Visual Art

line dance for an american textbook

8.5 x 11 x .5 inches, Transparencies and wood

This visual poem functions as both a window and a bound book. When the book is “closed,” it reads something like a traditional poem (left to right, top to bottom). The subject of this version of the poem is about looking at a family photograph. But by flipping the pages, lines directing the reader to examine the words in a different set of “steps” are made legible, and a new poem is recovered—this one about America’s history of violence and erasure.

Thought-Terminating Cliché

4.8 x 3.23 x 0.59 inches, Wood (Reclaimed Puzzle)

A thought-terminating cliché is a phrase used by someone to shut down dissent, investigation, or further discussion. Whether or not it is done instinctually, a phrase like “it is what it is,” or “that’s just my opinion” is a kind of conversation closer.

This is a sliding puzzle, a simple kind of combination puzzle (like a Rubik’s Cube).

It has a solution but I am much more interested in what is beneath/beside/beyond that solution.

White Flight

A close-up photo of a poetry objected called White Flight. Two 3x3 checker-patterned boards are connected at one corner. Most of the checkered squares have white pawns on them: black on one side and white on the other. A line of squares going down the center of the board have no pawns on them, and 4 of the 5 squares, have circles with words burned under them. The only one that is in focus is the word "good." Everything sits on a wooden table.

9 x 9 inches, Wood and reclaimed chess pieces

This is based on a puzzle by Rouse Ball’s Mathematical Recreations and Essays.

The instructions are, essentially, as follows. Set up the board so the top left portion is filled with white pawns (8), and the bottom right with black pawns (8). A move consists of moving a piece horizontally or vertically into a space, or jumping over one adjacent piece into the space just beyond the jumped piece. No diagonal moves are allowed, nor is moving backward. The challenge is to exchange all the black pieces with all the white in the fewest possible moves.

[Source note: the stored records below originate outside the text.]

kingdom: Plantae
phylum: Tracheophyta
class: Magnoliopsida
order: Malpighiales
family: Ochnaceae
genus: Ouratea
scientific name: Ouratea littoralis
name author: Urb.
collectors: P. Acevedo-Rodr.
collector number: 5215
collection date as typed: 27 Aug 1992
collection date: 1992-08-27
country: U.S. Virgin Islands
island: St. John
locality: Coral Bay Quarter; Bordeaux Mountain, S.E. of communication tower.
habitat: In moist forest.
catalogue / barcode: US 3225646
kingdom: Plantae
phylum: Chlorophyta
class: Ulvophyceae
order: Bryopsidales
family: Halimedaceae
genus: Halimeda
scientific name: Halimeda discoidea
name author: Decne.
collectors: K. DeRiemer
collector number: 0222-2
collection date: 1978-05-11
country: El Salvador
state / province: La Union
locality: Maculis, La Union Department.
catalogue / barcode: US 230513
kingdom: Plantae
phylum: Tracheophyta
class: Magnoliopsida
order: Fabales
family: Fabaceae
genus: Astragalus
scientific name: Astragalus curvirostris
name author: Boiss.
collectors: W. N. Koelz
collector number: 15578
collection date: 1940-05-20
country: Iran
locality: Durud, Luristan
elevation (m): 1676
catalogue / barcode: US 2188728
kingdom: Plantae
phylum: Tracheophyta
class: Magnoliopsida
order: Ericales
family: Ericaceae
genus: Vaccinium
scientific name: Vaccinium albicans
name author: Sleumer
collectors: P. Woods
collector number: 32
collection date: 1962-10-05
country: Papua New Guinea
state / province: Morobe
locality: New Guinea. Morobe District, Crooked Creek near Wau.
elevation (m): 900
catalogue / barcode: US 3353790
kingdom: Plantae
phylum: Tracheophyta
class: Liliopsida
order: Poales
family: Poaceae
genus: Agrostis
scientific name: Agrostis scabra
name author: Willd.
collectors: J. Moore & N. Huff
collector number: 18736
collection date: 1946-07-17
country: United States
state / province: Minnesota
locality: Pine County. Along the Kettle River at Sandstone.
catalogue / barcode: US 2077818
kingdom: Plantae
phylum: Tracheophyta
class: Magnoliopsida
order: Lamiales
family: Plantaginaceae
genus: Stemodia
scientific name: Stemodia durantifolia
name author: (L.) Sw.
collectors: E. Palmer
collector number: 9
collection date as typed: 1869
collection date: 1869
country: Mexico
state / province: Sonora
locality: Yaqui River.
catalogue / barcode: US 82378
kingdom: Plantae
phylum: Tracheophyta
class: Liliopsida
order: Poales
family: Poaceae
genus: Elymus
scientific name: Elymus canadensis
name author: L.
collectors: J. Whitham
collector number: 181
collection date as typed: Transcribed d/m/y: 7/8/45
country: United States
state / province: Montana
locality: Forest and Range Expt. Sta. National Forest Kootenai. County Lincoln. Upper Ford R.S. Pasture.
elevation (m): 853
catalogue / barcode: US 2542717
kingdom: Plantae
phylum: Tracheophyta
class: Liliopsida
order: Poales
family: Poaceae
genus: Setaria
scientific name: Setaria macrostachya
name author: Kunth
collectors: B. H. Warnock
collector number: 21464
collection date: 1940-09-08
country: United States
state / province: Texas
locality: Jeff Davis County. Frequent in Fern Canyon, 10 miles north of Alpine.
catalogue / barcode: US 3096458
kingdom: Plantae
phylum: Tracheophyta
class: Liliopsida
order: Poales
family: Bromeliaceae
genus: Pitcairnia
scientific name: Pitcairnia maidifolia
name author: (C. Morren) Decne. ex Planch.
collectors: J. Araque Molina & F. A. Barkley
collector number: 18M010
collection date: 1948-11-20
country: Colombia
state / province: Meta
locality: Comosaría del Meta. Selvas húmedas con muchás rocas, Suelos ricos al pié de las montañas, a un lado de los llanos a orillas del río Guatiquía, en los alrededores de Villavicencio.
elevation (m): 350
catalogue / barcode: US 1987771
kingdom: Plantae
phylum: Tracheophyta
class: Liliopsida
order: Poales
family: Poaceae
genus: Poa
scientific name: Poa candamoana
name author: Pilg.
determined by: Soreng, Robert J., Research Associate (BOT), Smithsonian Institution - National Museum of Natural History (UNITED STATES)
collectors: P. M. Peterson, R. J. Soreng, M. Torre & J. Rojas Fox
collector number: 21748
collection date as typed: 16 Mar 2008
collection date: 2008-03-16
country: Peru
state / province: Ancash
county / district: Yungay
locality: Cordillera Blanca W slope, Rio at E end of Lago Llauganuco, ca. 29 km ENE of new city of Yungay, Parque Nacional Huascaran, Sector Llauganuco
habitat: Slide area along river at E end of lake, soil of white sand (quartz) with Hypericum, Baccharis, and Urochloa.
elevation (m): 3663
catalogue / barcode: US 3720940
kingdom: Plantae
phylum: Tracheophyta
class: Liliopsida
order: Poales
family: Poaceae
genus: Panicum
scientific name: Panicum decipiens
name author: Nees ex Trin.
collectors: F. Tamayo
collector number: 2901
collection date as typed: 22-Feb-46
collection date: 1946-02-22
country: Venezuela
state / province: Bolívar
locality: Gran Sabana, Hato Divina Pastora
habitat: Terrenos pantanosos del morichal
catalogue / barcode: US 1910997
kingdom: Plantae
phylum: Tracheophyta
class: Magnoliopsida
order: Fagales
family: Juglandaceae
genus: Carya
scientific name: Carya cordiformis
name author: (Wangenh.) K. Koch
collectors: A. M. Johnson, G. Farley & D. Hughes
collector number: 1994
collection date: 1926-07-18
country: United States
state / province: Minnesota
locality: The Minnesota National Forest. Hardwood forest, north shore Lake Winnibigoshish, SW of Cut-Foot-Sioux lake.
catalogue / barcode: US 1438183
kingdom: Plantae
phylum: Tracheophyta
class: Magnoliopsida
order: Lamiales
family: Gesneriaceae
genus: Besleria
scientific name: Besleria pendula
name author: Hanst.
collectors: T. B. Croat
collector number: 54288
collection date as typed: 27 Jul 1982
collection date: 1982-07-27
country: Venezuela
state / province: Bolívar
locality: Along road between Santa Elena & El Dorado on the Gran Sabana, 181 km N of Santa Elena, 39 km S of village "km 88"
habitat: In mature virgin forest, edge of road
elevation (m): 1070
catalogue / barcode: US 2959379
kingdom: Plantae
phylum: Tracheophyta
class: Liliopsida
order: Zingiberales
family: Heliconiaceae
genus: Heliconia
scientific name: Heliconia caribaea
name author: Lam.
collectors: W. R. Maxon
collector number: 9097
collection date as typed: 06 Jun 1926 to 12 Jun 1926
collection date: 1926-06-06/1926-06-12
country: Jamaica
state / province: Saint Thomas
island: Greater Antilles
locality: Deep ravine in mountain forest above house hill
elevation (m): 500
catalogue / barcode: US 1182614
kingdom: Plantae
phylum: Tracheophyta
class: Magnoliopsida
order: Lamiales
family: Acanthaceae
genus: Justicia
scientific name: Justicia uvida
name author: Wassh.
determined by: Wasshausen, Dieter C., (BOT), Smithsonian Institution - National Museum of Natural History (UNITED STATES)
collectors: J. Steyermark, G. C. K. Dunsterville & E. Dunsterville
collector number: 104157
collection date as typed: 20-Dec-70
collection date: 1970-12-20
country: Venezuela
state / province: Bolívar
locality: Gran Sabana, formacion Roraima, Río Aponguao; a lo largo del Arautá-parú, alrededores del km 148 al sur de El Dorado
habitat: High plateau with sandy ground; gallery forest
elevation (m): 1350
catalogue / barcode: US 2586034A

It has a solution but I am much more interested in what is beneath/beside/beyond that solution.

Photography

A dark photo of an apartment. The left side of the photo shows the entrance to another room with a yellow painted wall and white light switches. The main room contains a very tall bookcase on the left, and a shorter one on the right, both filled with books. The right-most wall has hanging photos. The center of the room has a long dining table with plates, a puzzle, and other papers on it. At the far back of the room is a mirror, barely lit. Standing in the doorway to another room is a brown-skinned man, shirtless, looking at the camera.
A photo, taken from a high angle, of an old-fashioend torn beige settee sitting in the corner of the room. The floor is dirty black and white checkered linoleum. The white wall appears very short. The wall on the left has an exposed white painted pipe. From the top of the image coming down are the black diagonal beams of the rafters.
A very close-up photo of a brown skinned man's bearded chin, stubbled neck, and bare shoulder. In the background a white-lit window.
A photograph of a brown hand in triangular light. All else is in shadows too dark to see, besides a green leaf glowing at its edges on the left side of the photo.
A photograph of an orange, partially peeled. A diagonal line of light cuts behind, and partially over the orange, causing the flesh to seem to glow. In the light, out of focus, are the remaining peels. The shadows above and below the orange make it too dark to make anything else out.